ScotGovAnalysis / opendatascot

An R package to pull data from statistics.gov.scot into R
https://scotgovanalysis.github.io/opendatascot/
MIT License
47 stars 6 forks source link

Identifying modification of database #108

Closed Andrew-Saul closed 1 year ago

Andrew-Saul commented 1 year ago

Is there a way to determine when the database of interest eg. "Ante-Natal Smoking" was last modified within opendatascot? Is there a way to download a dataset that was modified on a certain day using the package?

GordonBryden commented 1 year ago

Not at present but I plan on adding a "get metadata" function to collect that and other data about a dataset.

GordonBryden commented 1 year ago

OK, so apparently I created ods_metadata in 2021, and forgot about it.

Your use case would be ods_metadata("smoking-at-booking") and then look at the value "modified" which will give you the time down to the nearest millisecond.

To find all datasets modified on a certain day, you would need to get the list of all datasets using ods_datasets(), apply ods_metadata() to the dataframe (using apply or purrr), and the filter the results.

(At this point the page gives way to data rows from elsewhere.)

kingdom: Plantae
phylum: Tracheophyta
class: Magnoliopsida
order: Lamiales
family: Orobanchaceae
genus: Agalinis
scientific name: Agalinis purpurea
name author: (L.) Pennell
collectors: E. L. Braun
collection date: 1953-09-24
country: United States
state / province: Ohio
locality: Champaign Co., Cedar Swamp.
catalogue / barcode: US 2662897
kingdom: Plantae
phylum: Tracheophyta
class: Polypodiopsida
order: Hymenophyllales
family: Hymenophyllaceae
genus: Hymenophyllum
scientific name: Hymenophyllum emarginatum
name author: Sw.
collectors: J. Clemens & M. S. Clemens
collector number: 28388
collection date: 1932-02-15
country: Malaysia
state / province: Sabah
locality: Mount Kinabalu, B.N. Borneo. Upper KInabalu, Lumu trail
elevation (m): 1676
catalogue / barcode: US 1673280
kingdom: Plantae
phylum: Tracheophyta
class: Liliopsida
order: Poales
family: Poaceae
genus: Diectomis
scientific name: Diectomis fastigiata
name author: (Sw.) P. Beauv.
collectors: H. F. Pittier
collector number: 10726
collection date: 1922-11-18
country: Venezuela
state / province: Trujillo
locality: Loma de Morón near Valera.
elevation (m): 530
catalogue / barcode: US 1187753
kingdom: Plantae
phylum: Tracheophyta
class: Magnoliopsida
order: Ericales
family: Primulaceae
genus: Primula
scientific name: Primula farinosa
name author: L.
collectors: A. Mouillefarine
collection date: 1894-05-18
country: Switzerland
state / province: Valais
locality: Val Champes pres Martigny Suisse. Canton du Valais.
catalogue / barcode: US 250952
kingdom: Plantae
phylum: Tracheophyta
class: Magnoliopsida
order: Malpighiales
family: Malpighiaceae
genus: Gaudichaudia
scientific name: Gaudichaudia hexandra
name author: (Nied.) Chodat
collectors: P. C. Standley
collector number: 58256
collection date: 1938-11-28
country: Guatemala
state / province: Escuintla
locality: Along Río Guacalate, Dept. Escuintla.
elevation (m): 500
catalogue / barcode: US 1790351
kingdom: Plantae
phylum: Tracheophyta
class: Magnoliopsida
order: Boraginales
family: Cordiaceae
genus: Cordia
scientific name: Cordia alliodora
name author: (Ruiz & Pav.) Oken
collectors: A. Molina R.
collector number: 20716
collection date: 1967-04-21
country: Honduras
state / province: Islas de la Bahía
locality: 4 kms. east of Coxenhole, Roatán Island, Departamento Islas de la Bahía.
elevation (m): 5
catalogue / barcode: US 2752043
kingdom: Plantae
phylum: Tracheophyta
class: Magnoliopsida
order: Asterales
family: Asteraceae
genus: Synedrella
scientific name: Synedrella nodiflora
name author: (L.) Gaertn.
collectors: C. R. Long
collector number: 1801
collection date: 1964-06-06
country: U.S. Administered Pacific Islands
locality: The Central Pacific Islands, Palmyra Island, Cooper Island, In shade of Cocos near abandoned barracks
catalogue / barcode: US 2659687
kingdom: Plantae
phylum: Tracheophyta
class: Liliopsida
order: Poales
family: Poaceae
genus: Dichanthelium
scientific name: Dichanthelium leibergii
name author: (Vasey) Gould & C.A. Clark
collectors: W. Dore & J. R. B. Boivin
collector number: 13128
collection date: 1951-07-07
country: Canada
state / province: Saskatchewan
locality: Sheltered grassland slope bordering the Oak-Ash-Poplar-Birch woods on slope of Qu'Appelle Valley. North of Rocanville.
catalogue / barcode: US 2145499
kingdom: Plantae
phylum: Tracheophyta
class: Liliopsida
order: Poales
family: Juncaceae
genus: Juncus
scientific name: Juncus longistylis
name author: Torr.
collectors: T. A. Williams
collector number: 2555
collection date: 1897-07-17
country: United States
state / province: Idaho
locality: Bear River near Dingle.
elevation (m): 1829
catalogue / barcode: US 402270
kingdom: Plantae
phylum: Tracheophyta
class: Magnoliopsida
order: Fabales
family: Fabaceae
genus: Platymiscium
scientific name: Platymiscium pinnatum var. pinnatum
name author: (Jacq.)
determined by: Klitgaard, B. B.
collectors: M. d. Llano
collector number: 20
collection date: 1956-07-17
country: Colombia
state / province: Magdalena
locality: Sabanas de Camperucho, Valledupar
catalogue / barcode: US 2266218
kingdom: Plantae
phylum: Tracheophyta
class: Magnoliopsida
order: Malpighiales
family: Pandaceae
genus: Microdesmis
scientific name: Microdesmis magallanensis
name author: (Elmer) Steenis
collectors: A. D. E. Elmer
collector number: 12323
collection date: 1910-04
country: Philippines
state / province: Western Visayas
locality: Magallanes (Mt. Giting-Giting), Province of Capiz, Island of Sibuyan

GordonBryden commented 1 year ago

Code to find all datasets closed on a certain day:


library(dplyr)
library(opendatascot)
library(purrr)
library(lubridate)
library(tibble)

all_datasets<- ods_all_datasets()
datasets <- all_datasets$URI

meta_get <- function(uri) {
  ods_metadata(uri) %>%
    filter(metadata == "modified") %>%
    select(value) %>%
    pull() %>%
    return()
}

modified <- map(datasets, meta_get)

mod_tibble <- modified %>%
  unlist() %>%
  as_tibble() %>%
  mutate(value2 = ymd_hms(value),
         modified = as_date(value2))

all_datasets %>% 
  bind_cols(mod_tibble) %>%
  select(URI, modified) %>%
  filter(modified == "2022-12-14")